→ TEXTE FOURNI:
--------------------------------------------------

Et que dire des « mouches de moutarde »! Quand je vous dis que j’ai testé tous les remèdes pour le rhume… Le cataplasme à la moutarde était simplement un morceau de flanelle sur lequel on étendait une pâte faite de moutarde en poudre avec un peu de farine, le tout délayé dans une petite quantité d’eau. On appliquait ce tissu sur la poitrine. Il ne fallait pas garder la « mouche » plus de 15 ou 20 minutes. Quand on l’enlevait, on devait étendre sur la peau de la poudre pour bébé ou du talc, pour éviter la brûlure. Je n’aimais pas non plus cette médecine, car l’odeur de la moutarde me piquait les yeux et me faisait pleurer.
Il existait des médicaments pour tout. Pour le mal de dent, on utilisait de l’huile de clou de girofle. J’en aimais le goût, mais l’effet calmant ne durait pas longtemps. Pour la constipation, on nous faisait prendre du Castoria; ce nom laisse croire qu’il devait bien y avoir de l’huile de castor là-dedans! On frictionnait les foulures et les rhumatismes avec du liniment Minard ou de l’ Antiphlogistine. Pour la digestion, il y avait le lait de magnésie ou tout simplement, un peu de bicarbonate dans un verre d’eau. Comme vous pouvez le constatez, on ne dérangeait pas le docteur pour rien; on avait tout ce qu’il fallait à la maison!

--------------------------------------------------

→ Entrées conservées d'une collection:
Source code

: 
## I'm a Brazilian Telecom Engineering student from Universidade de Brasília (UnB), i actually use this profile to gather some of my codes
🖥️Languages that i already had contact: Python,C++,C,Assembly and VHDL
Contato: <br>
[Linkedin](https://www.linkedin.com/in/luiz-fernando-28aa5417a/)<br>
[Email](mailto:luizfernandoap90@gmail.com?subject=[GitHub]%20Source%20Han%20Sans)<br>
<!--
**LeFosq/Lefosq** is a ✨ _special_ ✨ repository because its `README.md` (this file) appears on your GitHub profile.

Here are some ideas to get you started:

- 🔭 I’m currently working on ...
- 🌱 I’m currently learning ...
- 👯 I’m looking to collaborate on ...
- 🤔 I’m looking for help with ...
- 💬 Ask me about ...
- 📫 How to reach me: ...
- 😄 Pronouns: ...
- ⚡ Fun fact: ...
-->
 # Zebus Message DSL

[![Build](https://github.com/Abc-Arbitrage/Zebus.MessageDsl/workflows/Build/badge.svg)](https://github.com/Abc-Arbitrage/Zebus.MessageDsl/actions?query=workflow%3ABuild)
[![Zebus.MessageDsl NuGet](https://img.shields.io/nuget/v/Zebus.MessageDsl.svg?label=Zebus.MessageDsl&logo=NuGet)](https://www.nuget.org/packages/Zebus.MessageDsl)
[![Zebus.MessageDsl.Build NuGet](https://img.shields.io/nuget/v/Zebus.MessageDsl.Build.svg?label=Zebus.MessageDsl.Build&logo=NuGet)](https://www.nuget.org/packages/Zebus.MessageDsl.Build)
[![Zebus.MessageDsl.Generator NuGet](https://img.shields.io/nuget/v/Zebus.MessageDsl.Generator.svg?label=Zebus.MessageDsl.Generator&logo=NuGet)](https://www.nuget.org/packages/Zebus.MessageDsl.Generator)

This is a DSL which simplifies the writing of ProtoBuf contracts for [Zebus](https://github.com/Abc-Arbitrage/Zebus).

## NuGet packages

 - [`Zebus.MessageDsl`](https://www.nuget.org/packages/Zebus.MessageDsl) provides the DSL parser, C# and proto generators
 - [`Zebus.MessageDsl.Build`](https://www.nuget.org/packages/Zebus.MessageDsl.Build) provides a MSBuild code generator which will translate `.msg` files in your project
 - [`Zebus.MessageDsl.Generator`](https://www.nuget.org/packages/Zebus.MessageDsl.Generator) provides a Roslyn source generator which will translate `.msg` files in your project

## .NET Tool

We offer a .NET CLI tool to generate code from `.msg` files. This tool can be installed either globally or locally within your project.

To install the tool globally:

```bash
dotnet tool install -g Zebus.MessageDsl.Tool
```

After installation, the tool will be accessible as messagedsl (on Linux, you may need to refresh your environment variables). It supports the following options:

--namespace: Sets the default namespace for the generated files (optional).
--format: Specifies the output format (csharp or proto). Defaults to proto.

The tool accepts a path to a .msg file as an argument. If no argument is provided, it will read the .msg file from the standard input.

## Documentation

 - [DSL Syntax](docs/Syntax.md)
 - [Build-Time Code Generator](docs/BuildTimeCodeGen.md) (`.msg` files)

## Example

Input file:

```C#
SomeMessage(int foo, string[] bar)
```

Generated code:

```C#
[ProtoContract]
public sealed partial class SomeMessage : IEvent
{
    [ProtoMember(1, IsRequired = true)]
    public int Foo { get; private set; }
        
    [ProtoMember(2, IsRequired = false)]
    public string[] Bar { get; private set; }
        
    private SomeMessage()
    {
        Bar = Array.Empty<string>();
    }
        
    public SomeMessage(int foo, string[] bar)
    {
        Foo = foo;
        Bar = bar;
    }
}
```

--------------------------------------------------

→ TRAVAIL DEMANDÉ:
1. Recopiez à l'identique le passage du texte sur les remèdes d'autrefois qui va de « Il existait des » jusqu'à « à la maison! » inclus.
2. Prolongez le texte sur les remèdes maison d'autrefois au-delà de sa dernière phrase.

→ RÉPONSES AUX CONSIGNES:
1.
Il existait des médicaments pour tout. Pour le mal de dent, on utilisait de l’huile de clou de girofle. J’en aimais le goût, mais l’effet calmant ne durait pas longtemps. Pour la constipation, on nous faisait prendre du Castoria; ce nom laisse croire qu’il devait bien y avoir de l’huile de castor là-dedans! On frictionnait les foulures et les rhumatismes avec du liniment Minard ou de l’ Antiphlogistine. Pour la digestion, il y avait le lait de magnésie ou tout simplement, un peu de bicarbonate dans un verre d’eau. Comme vous pouvez le constatez, on ne dérangeait pas le docteur pour rien; on avait tout ce qu’il fallait à la maison!

2.
En plus des rhumes, j’avais des saignements de nez intempestifs, fort dérangeants et qui duraient parfois assez longtemps. Quelqu’un avait affirmé que le remède le plus efficace consistait à ramasser au grenier ou à la cave une poignée de fils d’araignée poussiéreux et les appliquer sur le nez du patient ou de la patiente. Quand on a voulu essayer cela avec moi, je me suis évanouie… j’avais – et j’ai toujours – une peur bleue des araignées! Finalement, le meilleur remède est de diluer de l’alun râpé dans un peu d’eau tiède et de le respirer. C’est infaillible! Mais ce que j’ai connu de mieux, c’était quand M. Lauréat Laplante arrêtait le sang. Il arrêtait aussi le mal de dent. Je n’ai jamais rien compris à cela, mais j’ai eu maintes fois l’occasion de bénéficier de ce don particulier. Décédé en 1967, ce brave homme est certainement au paradis… il l’a bien mérité!